And then—"Wilfred!" says his wife, as though it wasn't polite to say you liked things.

Since Katherine was talking to me all the time, and since Tom couldn't see nothing but Bonnie Bell, I reckon the whole party was pretty well suited.

After dinner, while we was setting in the ranch room—which they all liked so well—and could have sherry or coffee, or both, or maybe Scotch, Mrs. Kimberly kept on saying to the old man:

"Wilfred, I'm surprised!"

"So'm I, my dear," says he—"surprised that we've never been here all the time before. You may mark us down as steadies now," says he.

We had in the middle of the house, offen the ranch room, a long room, with a piano in it, and a smooth floor, and rugs that could be easy pushed away. Nothing'd do for them folks but they must go to dancing now. Sometimes Katherine played the piano and sometimes Bonnie Bell; she shore could slug a piano plenty when she wanted. She didn't get to play much, because Tom he wanted to dance with her all the time—turkeys' trots, I think they called it, or fox hops, or something of the kind.

Seems like she could do that, too, for she had lessons downtown. When Katherine got Old Man Wright to dance with her there wasn't no one left to play; so we set a music box going, and Katherine made me play on a Jew's-harp too.

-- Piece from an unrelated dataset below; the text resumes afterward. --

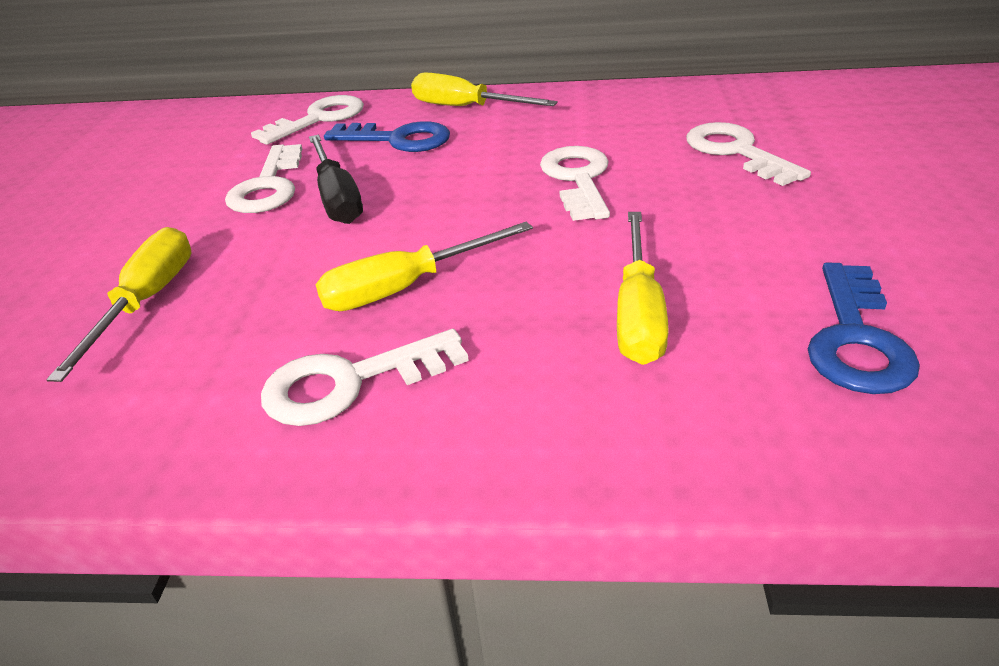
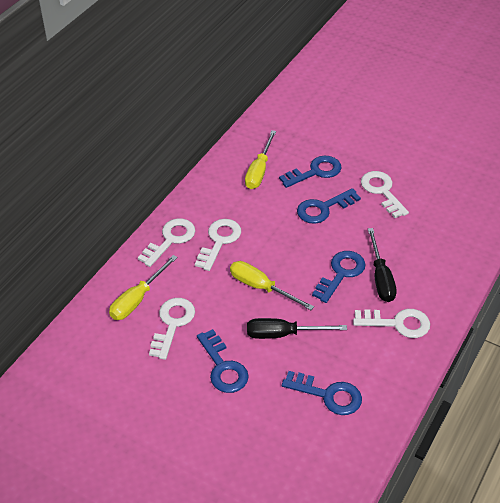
black screwdriver: 1 -> 2
blue key: 2 -> 5
yellow screwdriver: 4 -> 3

Tom Kimberly certainly was up in all the late steps of dancing; that was one thing he could do. While him and Bonnie Bell was dancing I could see all the old folks looking at them quietlike. It was plain that he was mighty hard hit with Bonnie Bell. Old Man Wright he'd look at him once in a while—right close too. As for Bonnie Bell, she was pleasant, like she always was; but it didn't seem to me she laughed as much as usual. We was all of us showing off our goods.

When they come to go away, Katherine she hugged Bonnie Bell tighter than ever, and Old Man Kimberly held her hand for quite a while.

"You'll take pity on a old man, won't you," says he, "and come to see us often? You really must."